Quand et comment candidater — calendrier et checklist
Le timing est crucial : pour un poste permanent, postulez entre maintenant et trois mois avant la prise de poste ; pour les vendanges, contactez les exploitations 1 à 3 mois avant la saison. Voici une checklist pratique :
| Élément | Action |
|---|---|
| CV spécialisé | Adapter aux missions (vinification, analyses, management), chiffrer résultats (rendement, réduction de pertes). |
| Lettre de motivation | Personnaliser selon le domaine, mentionner disponibilité et mobilité, attester des vendanges antérieures. |
| Documents administratifs | Permis de conduire, certificats de formation, diplômes, références employeurs. |
| Préparation entretien | Préparer cas pratiques (gestion d’une fermentation difficile, optimisation du chai), questions sur hygiène, qualité et sécurité. |
Conseils pour un CV et une lettre qui passent
Sur le CV, privilégiez la clarté : dates, intitulés, responsabilités concrètes et résultats mesurables (ex : diminution X% des déviations qualité, augmentation Y% de rendement). Dans la lettre, montrez que vous connaissez le domaine : terroir, cépages, pratiques bio ou biodynamiques éventuelles. Indiquez votre disponibilité pour les vendanges et votre mobilité. Si vous avez des compétences complémentaires (langues, ERP/gestion de stock, outils d’analyse), mettez-les en avant.
Préparer l’entretien : questions fréquentes et réponses attendues
Les recruteurs posent souvent des questions techniques (expliquer une fermentation malodorante, protocole d’asepsie), mais aussi comportementales (gestion d’équipe, stress en période de vendange). Préparez des exemples concrets : décrivez une situation, l’action que vous avez menée et le résultat. Soyez précis sur les outils que vous maîtrisez (pH-mètre, chromatographie, logiciels de traçabilité).

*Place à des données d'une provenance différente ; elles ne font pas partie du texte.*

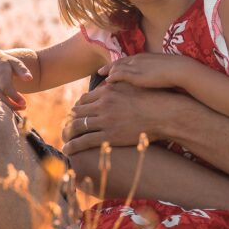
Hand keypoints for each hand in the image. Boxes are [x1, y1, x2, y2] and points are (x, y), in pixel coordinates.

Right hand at [0, 50, 31, 110]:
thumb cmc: (7, 63)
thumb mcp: (15, 63)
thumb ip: (23, 70)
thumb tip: (29, 78)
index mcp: (0, 73)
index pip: (6, 87)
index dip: (15, 97)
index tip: (24, 103)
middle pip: (0, 97)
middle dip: (12, 105)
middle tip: (24, 107)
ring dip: (7, 108)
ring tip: (19, 108)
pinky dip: (1, 108)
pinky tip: (11, 109)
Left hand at [62, 81, 180, 154]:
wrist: (164, 114)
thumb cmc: (153, 99)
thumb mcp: (132, 84)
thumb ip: (117, 82)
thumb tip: (107, 79)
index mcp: (107, 91)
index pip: (84, 100)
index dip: (77, 108)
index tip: (75, 114)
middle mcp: (103, 105)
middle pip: (77, 112)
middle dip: (69, 121)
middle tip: (66, 127)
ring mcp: (105, 121)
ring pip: (77, 127)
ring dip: (67, 134)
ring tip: (64, 138)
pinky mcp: (109, 136)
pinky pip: (84, 141)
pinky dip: (73, 146)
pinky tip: (67, 150)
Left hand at [98, 53, 190, 89]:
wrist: (179, 70)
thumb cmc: (176, 71)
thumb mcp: (163, 69)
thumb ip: (155, 71)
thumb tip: (155, 76)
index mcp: (144, 57)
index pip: (127, 60)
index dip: (118, 64)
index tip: (111, 68)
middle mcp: (137, 59)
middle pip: (119, 63)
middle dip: (109, 67)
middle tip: (100, 72)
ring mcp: (135, 66)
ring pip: (116, 68)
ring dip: (109, 73)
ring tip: (101, 80)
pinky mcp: (135, 74)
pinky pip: (119, 75)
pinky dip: (113, 77)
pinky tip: (107, 82)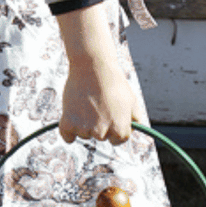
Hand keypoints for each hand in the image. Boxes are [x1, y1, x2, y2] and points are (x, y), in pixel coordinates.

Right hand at [55, 0, 143, 145]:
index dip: (115, 128)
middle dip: (99, 125)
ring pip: (83, 135)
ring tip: (86, 103)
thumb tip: (138, 130)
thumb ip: (136, 119)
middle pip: (99, 137)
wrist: (93, 66)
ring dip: (84, 123)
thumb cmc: (114, 82)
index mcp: (120, 130)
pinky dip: (68, 129)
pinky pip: (67, 137)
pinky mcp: (68, 124)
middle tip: (97, 105)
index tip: (111, 117)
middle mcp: (102, 133)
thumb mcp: (132, 100)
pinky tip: (72, 114)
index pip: (117, 140)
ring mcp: (84, 129)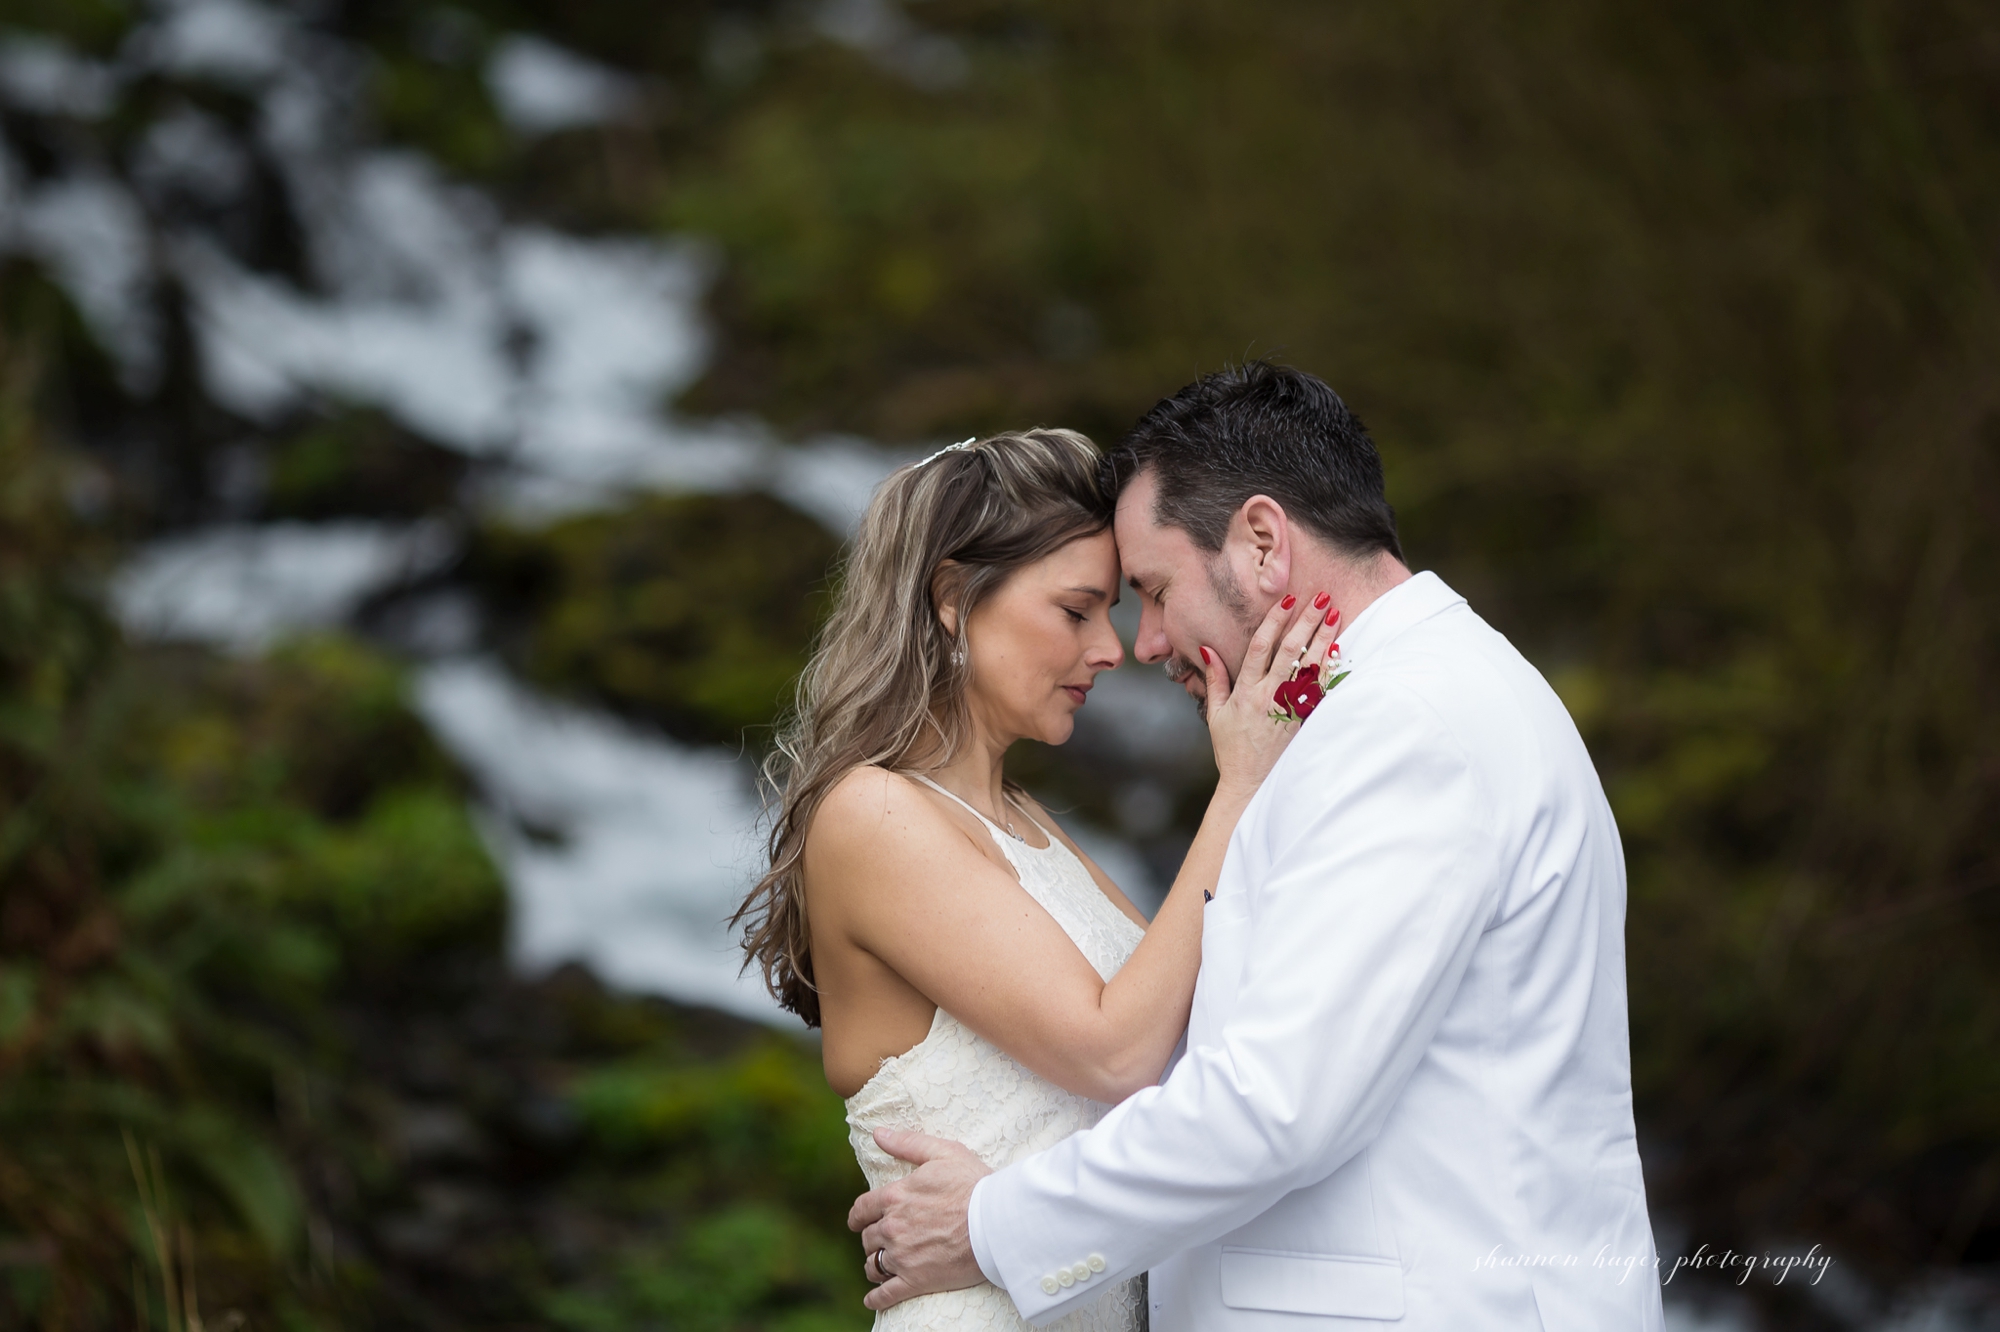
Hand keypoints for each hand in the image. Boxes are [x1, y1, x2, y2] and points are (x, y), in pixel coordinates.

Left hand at [848, 1129, 992, 1310]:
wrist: (998, 1221)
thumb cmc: (974, 1184)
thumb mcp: (942, 1152)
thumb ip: (907, 1143)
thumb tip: (878, 1133)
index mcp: (895, 1197)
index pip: (862, 1209)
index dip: (857, 1216)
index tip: (857, 1221)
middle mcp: (893, 1227)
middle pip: (868, 1238)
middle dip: (872, 1238)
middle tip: (881, 1240)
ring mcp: (903, 1256)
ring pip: (873, 1265)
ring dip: (874, 1265)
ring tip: (880, 1266)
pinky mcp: (916, 1281)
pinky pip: (885, 1295)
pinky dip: (876, 1299)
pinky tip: (872, 1299)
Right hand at [1201, 593, 1341, 796]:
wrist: (1251, 784)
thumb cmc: (1232, 749)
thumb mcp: (1216, 714)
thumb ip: (1215, 680)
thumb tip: (1207, 650)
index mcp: (1246, 693)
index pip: (1260, 649)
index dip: (1274, 622)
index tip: (1287, 600)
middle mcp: (1268, 698)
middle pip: (1290, 652)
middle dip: (1306, 622)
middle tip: (1320, 597)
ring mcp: (1289, 709)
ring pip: (1309, 668)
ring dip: (1323, 639)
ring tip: (1335, 614)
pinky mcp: (1304, 720)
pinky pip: (1319, 690)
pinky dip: (1328, 668)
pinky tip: (1336, 649)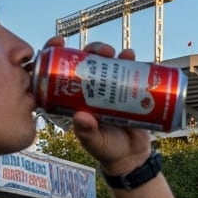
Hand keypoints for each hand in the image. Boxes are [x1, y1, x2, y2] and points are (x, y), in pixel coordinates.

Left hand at [43, 36, 154, 173]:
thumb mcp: (94, 142)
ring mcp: (111, 89)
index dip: (57, 52)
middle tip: (104, 51)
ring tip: (125, 55)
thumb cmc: (107, 149)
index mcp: (75, 97)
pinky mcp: (130, 92)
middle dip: (95, 50)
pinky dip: (137, 64)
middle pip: (90, 61)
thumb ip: (87, 132)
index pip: (62, 69)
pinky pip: (133, 74)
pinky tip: (139, 59)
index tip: (59, 41)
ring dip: (116, 55)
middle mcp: (92, 88)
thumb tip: (81, 117)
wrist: (131, 157)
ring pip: (110, 64)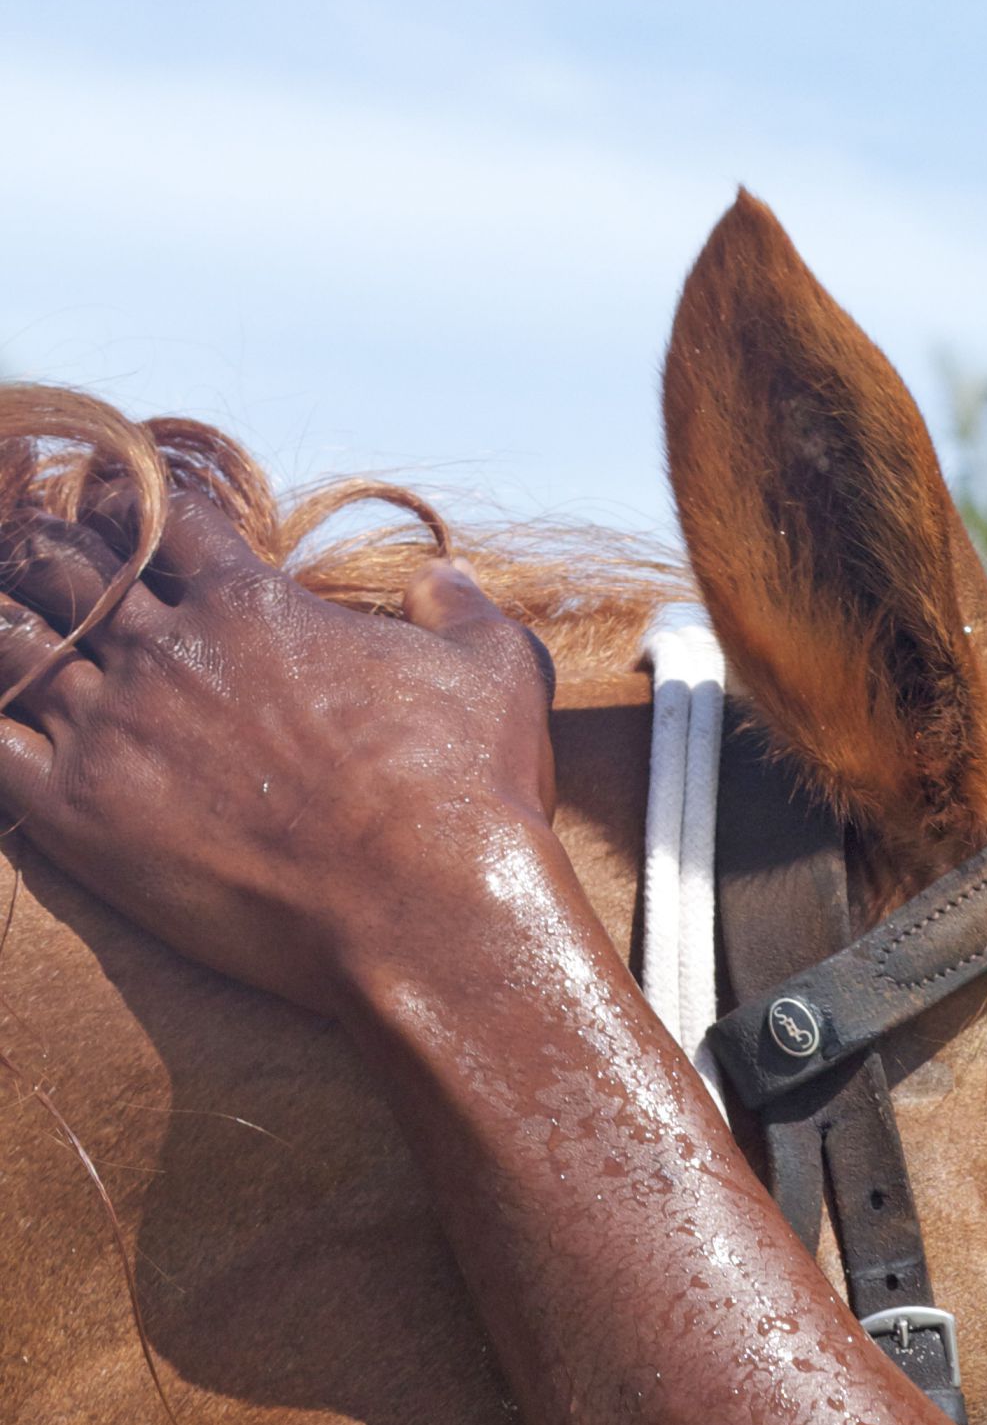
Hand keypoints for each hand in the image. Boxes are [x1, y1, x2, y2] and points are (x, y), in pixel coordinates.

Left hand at [0, 478, 567, 1019]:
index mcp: (250, 603)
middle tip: (40, 575)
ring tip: (8, 634)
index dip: (131, 511)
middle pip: (61, 564)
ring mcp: (114, 728)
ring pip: (8, 638)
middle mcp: (166, 650)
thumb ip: (462, 610)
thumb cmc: (470, 797)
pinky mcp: (78, 813)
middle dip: (44, 559)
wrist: (429, 913)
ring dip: (4, 628)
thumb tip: (438, 578)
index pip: (157, 517)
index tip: (122, 522)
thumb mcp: (499, 674)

Perspectives et conseils finaux
La filière offre des trajectoires variées : technique vers management, puis vers commercial et export. La digitalisation des chais et la demande pour des pratiques durables font émerger de nouveaux métiers mixtes (data-œnologie, agronomie connectée). Activez les alertes emploi sur les plateformes spécialisées, entretenez votre réseau professionnel (salons, associations œnologiques) et considérez la mobilité saisonnière comme une porte d’entrée. Avec un CV ciblé, une lettre personnalisée et une bonne préparation, vos chances de décrocher un poste en 2026 augmentent nettement.